With perhaps one of the worst reputations for food safety, Jack in the Box was at the center of a massive E. Coli outbreak in 1993. Contaminated patties at Jack in the Box restaurants in Washington, Idaho, Nevada, and California caused the deaths of four customers and the hospitalization of 171.
Somehow, Jack in the Box still has a name in the restaurant industry, reporting its highest profits in 27 years last February.
A perpetual runner-up, Burger King was ranked America’s least favorite fast-food chain in 2020, following a study on customer sentiments from Twitter. It’s a brand that has sort of lost its way (and is losing its sales) and has developed something of a reputation as an also-ran.
Burger King was mocked in late 2021 for jumping on the “celebrity meal” trend, and its attempt to position itself as an LGBTQ-ally and opponent of Chick-fil-A was met with skepticism (Burger King having, itself, a poor record on LGBTQ rights).
By the numbers, Subway is doing just fine. The chain is the eighth largest in the U.S. by sales, and has reported its best sales in eight years last August, following a menu revamp. In the court of public opinion, though, it’s a different story.
The sandwich chain has been drifting for a few years now, following the death of its founder, Fred DeLuca, in 2015. Lack of original leadership has translated into declining standards, with Subway losing five percentage points in its score last year on the American Customer Satisfaction Index. To say nothing of the scandal involving its tuna, the chain has also been routinely criticized for its treatment of franchisees.
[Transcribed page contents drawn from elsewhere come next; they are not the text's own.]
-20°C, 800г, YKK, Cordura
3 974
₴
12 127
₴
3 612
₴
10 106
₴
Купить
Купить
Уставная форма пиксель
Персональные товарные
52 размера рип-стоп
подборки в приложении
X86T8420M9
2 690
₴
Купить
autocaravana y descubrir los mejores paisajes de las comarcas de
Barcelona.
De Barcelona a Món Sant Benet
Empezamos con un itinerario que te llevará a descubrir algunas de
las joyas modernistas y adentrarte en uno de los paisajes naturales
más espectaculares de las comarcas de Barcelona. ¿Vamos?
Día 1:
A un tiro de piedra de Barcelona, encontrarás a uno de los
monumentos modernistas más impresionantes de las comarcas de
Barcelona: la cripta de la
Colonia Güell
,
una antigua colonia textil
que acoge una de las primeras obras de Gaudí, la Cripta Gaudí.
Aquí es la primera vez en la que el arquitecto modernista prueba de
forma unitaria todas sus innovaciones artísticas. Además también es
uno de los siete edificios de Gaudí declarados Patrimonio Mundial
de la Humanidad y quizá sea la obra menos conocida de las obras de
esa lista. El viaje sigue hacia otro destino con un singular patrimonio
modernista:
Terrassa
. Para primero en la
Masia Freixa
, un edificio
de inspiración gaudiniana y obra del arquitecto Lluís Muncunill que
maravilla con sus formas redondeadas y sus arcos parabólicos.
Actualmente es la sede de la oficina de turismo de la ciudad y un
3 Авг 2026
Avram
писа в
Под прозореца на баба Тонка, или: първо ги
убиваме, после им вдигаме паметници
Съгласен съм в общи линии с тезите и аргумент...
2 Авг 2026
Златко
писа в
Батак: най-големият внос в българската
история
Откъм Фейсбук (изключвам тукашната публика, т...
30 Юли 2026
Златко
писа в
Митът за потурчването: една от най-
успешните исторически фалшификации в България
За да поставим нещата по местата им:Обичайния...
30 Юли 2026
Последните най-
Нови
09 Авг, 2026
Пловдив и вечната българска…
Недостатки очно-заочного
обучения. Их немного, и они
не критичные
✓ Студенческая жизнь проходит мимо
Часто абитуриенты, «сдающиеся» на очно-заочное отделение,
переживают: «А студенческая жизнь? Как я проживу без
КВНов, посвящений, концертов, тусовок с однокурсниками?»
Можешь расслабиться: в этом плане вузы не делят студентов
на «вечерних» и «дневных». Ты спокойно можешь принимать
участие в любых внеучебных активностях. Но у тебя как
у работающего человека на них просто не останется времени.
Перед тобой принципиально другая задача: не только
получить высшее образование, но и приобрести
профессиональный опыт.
BurgerIM’s reputation took a turn for the worse in 2019 when it came to light that the burger chain was, more or less, a Ponzi scheme. The “gourmet burger” company expanded rapidly in the late 2010s, generating buzz with the opening of 200 stores in just three years—and then onboarding an additional 1,200 franchisees at $50,000 a pop.
When the franchisees realized that they’d been sold a bill of goods, they sued en masse, with BurgerIM eventually capitulating in early 2021, refunding the contracts for “pennies on the dollar.” The chain is under new ownership now but some of its locations have gone rogue and rebranded with different names.
The beloved West Coast brand is one of the most successful in the fast-food industry, ranking among the top thirty-five largest brands by revenue in 2021 (an incredible feat, considering the entire In-N-Out system consists of just 361 stores).
And while business is booming, the chain has also suffered a backlash, following its refusal to adhere to Covid safety policies in its home state of California. In-N-Out restaurants in San Francisco and Contra County were temporarily shut down in late 2021, after refusing to comply with proof-of-vaccination requirements.